Una frase en su “Cartas…” dice: “Dios, luego de crear el mundo, organizó el curso de los acontecimientos, a fin de que cada hombre deba estar colocado en cada instante en las circunstancias a él más saludable. ¡Feliz el hombre que tiene la sabiduría para convertirlas a su buena cuenta!”[7]
God, when he created the world, arranged the course of all events so that every man should be every instant placed in circumstances to him most salutary. Happy the man who has wisdom to turn them to good account! Euler

Él nos dejó, entre otras, la frase[8]:
«El tejido del universo es el más perfecto y obra de un Creador sapientísimo»
Leonhard Euler





[1] En la antigua ciudad de Königsberg (actual Kaliningrado, Rusia), había 7 puentes que unían 4 regiones. El problema consistía en ver si se pueden recorrer los 7 puentes sin pasar dos veces por el mismo. Finalmente, Euler demostró que no era posible y elaboró una estategia para resolver cualquier problema semejante (con cualquier número de regiones y puentes), estableciendo las condiciones para las cuales el camino fuese posible.
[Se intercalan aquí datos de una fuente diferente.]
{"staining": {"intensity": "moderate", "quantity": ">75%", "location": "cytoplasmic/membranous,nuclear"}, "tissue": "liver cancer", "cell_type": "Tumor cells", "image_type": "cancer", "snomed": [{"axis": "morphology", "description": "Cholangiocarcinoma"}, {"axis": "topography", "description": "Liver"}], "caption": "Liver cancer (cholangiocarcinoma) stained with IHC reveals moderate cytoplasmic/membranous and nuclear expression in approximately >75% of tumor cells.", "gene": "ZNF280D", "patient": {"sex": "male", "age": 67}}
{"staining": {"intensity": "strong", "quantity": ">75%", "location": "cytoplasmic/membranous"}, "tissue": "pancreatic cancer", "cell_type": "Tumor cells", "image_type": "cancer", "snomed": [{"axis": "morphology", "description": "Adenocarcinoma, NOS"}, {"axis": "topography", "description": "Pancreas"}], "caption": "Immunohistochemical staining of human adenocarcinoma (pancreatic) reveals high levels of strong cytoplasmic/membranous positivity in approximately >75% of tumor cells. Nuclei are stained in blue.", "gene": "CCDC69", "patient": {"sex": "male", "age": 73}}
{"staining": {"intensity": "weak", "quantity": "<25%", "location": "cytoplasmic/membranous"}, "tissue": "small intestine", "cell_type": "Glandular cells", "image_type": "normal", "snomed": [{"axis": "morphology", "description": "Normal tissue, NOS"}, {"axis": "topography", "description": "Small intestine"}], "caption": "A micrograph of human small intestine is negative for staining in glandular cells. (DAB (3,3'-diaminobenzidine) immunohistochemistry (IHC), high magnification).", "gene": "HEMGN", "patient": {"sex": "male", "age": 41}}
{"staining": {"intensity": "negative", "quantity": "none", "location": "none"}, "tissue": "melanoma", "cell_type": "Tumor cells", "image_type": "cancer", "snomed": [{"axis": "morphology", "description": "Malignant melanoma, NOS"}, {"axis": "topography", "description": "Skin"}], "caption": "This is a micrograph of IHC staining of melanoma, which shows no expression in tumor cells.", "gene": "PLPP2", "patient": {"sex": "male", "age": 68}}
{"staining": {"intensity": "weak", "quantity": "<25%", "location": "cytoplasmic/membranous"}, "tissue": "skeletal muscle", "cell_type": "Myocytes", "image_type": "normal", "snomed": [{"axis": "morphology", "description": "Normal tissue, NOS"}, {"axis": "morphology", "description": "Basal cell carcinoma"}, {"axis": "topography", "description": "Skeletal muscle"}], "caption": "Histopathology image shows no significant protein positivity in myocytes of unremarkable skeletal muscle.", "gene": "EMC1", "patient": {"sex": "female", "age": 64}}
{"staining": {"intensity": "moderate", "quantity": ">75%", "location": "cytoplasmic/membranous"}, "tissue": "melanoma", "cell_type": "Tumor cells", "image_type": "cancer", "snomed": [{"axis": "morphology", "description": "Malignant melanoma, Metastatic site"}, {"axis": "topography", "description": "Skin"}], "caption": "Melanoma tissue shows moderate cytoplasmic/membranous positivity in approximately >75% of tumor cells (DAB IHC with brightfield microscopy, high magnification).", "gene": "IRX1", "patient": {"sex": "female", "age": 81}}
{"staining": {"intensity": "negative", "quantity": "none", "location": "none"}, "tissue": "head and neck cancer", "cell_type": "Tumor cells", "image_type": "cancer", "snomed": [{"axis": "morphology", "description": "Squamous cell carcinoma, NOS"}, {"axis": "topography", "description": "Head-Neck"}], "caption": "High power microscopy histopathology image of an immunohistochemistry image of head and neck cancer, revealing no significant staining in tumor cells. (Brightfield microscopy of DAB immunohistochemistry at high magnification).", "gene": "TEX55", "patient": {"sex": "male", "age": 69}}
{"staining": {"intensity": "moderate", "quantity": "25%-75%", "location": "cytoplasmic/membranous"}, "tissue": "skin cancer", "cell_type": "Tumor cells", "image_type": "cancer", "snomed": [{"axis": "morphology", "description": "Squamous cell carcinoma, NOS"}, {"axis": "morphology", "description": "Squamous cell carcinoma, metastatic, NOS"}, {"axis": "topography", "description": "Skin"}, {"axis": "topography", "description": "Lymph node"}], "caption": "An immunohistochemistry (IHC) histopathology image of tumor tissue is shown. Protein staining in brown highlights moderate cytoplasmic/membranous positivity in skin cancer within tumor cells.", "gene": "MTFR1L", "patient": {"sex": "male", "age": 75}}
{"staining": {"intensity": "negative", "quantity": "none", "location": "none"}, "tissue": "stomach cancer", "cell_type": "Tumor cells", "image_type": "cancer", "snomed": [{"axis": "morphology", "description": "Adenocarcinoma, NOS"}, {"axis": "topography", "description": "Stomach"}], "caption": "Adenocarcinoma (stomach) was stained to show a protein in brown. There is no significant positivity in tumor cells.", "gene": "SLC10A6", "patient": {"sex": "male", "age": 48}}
[2] Euler, Leonhard. (1768 y ss.). Lettres à une princesse d'Allemagne sur divers sujets de physique et de philosophie (Cartas a una princesa alemana, sobre diferentes temas en Física y Filosofía). Academia Imperial de Ciencias, San Petesburgo (Vol. I y II) y Francfort (Vol. III).
[3] Euler, Leonhard; Arana, Juan (Trad.) Defensa de la revelación divina contra las objeciones del librepensador, para Thémata, revista de filosofía nº 8, 1991, págs. 195-219. Ver: http://institucional.us.es/revistas/themata/08/11%20juan%20arana.pdf, chequeado el 09/09/2017
[4] Idem nota anterior, pág. 203
[5] Ibídem, pág. 213
[6] Ibídem, en Introducción, pág. 199.
[7] Euler, (1768- 1772) Letters to a Princess of Germany (Cartas a una princesa de Alemania), 3 vols.
[8] Cita original en latín: Leonhardo Eulero (nombre latino). (1744). Methodus inveniendi líneas curvas Maximi Minimivi propietate gaudentes (Method of Finding Curves that Show Some Property of Maximum and Minimum; Método de búsqueda de curvas que muestran alguna propiedad de máxima y mínima), en Additamentum I: de curvis elastisis (adición o anexo 1: de las curvas elásticas), pág. 245. Publicado por apud Marcum-Michaelem Bousquet & socios, Lausana y Ginebra, Suiza. Disponible en: http://www.wilbourhall.org/pdfs/euler/Methodus_inveniendi_lineas_curvas.pdf chequeado el 19/08/2017
Citado en inglés, entre otros, por el matemático Morris Kline en Mathematical Thought From Ancient to Modern Times, Volume 3 (Pensamiento matemático de la antigüedad a los tiempos modernos, volumen 3), Oxford University Press. Oxford. 1990; pág. 573.